O que é inevitável. Se alguém, por casmurrice, entendesse trinchar um desses bichos, ficaria ultrapassado pela dinâmica da desova: quem é que perde tempo com uma bronca passada quando surgem outras novinhas, em folha?

A título de exemplificação de todo este arrazoado cite-se um desses exemplares, recentemente desovado, notícia em quase toda a Imprensa, diária e não diária:


«A CÂMARA Municipal de Lisboa tem cerca de 1200 pessoas com contratos de prestação de serviços e avenças, dos quais 193 são assessores-executivos recrutados para gabinetes de vereadores com pelouros. Carmona Rodrigues é o recordista com 64 assessores, incluído um com a função de organizar os «Portos de Honra».

As notícias à volta deste exemplar adiantam mais pormenores, mas aquelas quatro linhas poderiam, apenas elas, desencadear uma salutar discussão acerca do sistema espúrio de governo municipal em Portugal.

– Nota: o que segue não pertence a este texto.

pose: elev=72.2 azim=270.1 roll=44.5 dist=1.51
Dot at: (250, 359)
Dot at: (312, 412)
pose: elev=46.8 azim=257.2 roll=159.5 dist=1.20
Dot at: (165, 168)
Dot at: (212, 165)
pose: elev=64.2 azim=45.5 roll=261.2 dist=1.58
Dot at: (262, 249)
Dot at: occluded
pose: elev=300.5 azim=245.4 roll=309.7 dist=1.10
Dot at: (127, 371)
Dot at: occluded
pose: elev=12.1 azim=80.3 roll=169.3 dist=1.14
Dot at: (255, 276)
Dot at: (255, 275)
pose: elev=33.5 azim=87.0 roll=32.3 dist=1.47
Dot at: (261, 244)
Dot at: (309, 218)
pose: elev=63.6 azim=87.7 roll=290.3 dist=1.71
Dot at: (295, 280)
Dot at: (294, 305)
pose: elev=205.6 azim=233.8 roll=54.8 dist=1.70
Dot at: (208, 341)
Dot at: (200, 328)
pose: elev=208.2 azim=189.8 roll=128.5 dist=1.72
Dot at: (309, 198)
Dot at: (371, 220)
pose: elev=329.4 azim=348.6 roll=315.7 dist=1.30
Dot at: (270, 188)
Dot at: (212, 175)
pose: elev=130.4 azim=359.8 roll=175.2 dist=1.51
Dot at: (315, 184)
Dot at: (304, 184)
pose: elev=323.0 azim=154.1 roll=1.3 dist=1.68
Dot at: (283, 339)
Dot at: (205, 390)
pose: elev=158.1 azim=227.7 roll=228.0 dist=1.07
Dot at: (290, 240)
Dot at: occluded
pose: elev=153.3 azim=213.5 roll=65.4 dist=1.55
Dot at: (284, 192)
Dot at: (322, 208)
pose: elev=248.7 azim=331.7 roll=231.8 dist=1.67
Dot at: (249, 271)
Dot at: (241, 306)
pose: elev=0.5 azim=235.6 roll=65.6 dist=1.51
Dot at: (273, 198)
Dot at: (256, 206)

Sendo executivos, os vereadores municipais coabitam em regime de adquiridos com os directores dos quadros das edilidades. Como o seu conhecimento técnico dos pelouros em que superintendem é geralmente reduzido, e muitas vezes nulo, não lhes resta alternativa se não acatar as propostas dos diferentes Sir Humphrey que lhes aparecem pela frente. Como estes Sir Humphrey são inamovíveis, os interesses que os engordam dão de sobejo para os vereadores que vão aparecendo. O sistema auto sustenta-se porque as diferentes facções políticas representadas na Câmara depressa reconhecem que os seus interesses pessoais (e partidários) passam pela conjugação dos votos. Assim se explica porque é que, sendo tão renhida a luta partidária para a conquista de lugares nos municípios, são raros os casos de conflitualidade partidária após a formação das Câmaras. Do mesmo modo se explica a longevidade dos “dinossauros municipais” e a inimputabilidade de todos os quadros superiores e vereadores das Câmaras.

Mas há mais quem queira comer do queijo. Os vereadores foram eleitos com a ajuda de partidários que não dispensam saborear algumas sobras, e fazem-nos assessores.

Esta tese é tão irrebatível quanto é certo que até o vereador Sá Fernandes, o tal que contestou as trocas e baldrocas acerca dos terrenos da Feira Popular e do Parque Meyer, e do Túnel das Amoreiras (por onde andam estes casos?) eleito com o apoio do Bloco de Esquerda, votou na votação unânime de nomeação de tantos assessores. Só à sua conta, Sá Fernandes terá dezasseis, todos em part-time, porque os ordenados aprovados não compensam a dedicação integral, ao que parece.

Temos assim que os senhores vereadores, que da poda sabem pouco, substituem os directores das Câmaras nas responsabilidades que a estes competiriam, e os assessores dos vereadores duplicam os técnicos que fazem parte dos quadros dos municípios.

Ninguém controla ninguém.

Mas amanhã já ninguém falará do assunto. Uma nova bronca desovará.